DO I HAVE TO SPEND A SMALL FORTUNE?

Finding a "boutique"-type hotel room for less than £100 is achievable, although the choices are a bit slim. In Hamburg the funky Twenty Five Hours Hotel is very much geared for a young clientele, and even has a special rate to encourage this (00 49 40 855 070; www.25hours-hotel.de - doubles from €101/£72 excluding breakfast; for under 25s the rate drops to €61/£44). Its 89 rooms have been individually devised by newly graduated designers, and offer such retro features as Brionvega TVs with rounded corners and Sixties-style floor lamps. A living room-cum-library is currently under construction on the ground floor.

In Britain, a new, excellent-value design hotel chain is in the making. Dakota Nottingham (0870 442 2727; www.dakotahotels.co.uk - doubles from £84.50 excluding breakfast) opened in July 2004 and two more Dakotas are due to open soon - in Glasgow and Edinburgh respectively this year and next. Strictly speaking, the Nottingham property is slightly more of a business-style hotel than a boutique outfit: its 92 rooms are on the small side and have a uniform, if cool, style of exposed brick and leather. But you still get a sense of quirky innovation here - at a bargain price.

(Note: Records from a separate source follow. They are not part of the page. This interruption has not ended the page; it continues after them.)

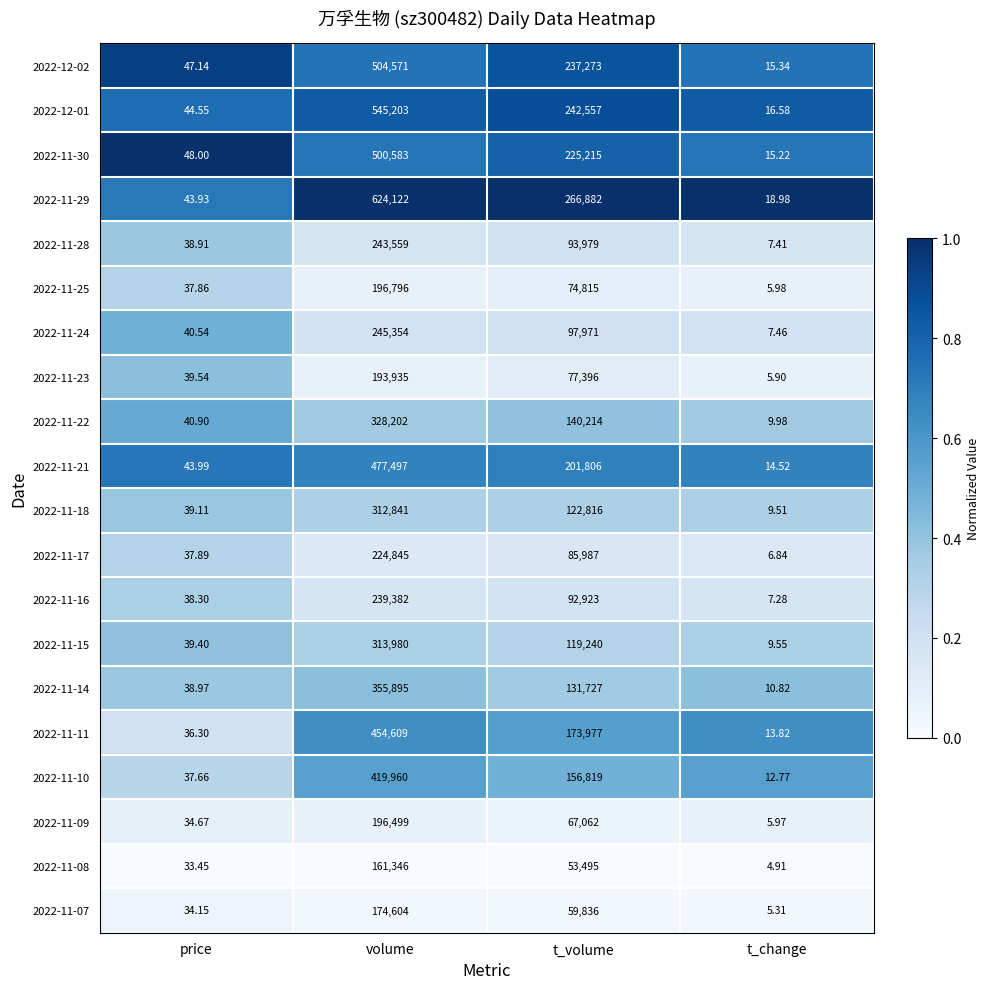

At which label does 2022-11-25 reach its minimum?

t_change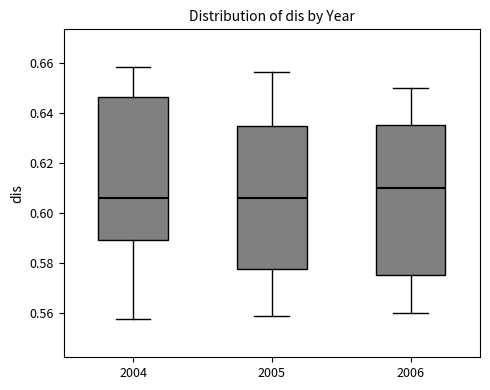

Reading left to right, read every box against the y-axis: the position of its median line, the range the box covers, and the ends of its whiskers. The values are not printed on the chart, so give them approximately, as read against the axis.

2004: median 0.606, box 0.590 to 0.646, whiskers 0.558 to 0.658
2005: median 0.606, box 0.578 to 0.634, whiskers 0.558 to 0.656
2006: median 0.610, box 0.576 to 0.636, whiskers 0.560 to 0.650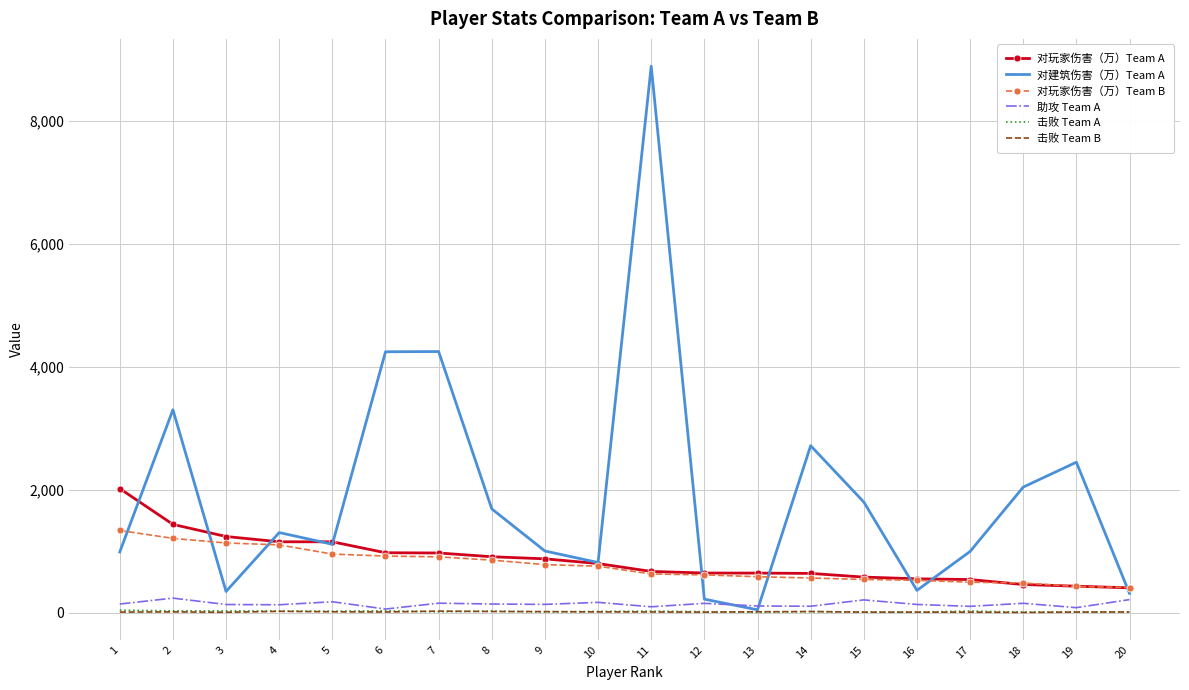

Is it true that 击败 Team B equals 13 at 10?

True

WHERE CAN I FIND OUT MORE?

The Mr & Mrs Smith hotel guide books offer fun and informative advice on boutique places to stay: the UK and Ireland guide costs £19.95, the European Cities book £24.95 - both available online from www.mrandmrssmith.com (postage and packaging is included). Or consult the websites of marketing groups that have selected prime properties, including www.tablethotels.com; www.epoquehotels.com; www.designhotels.com; and www.slh.com.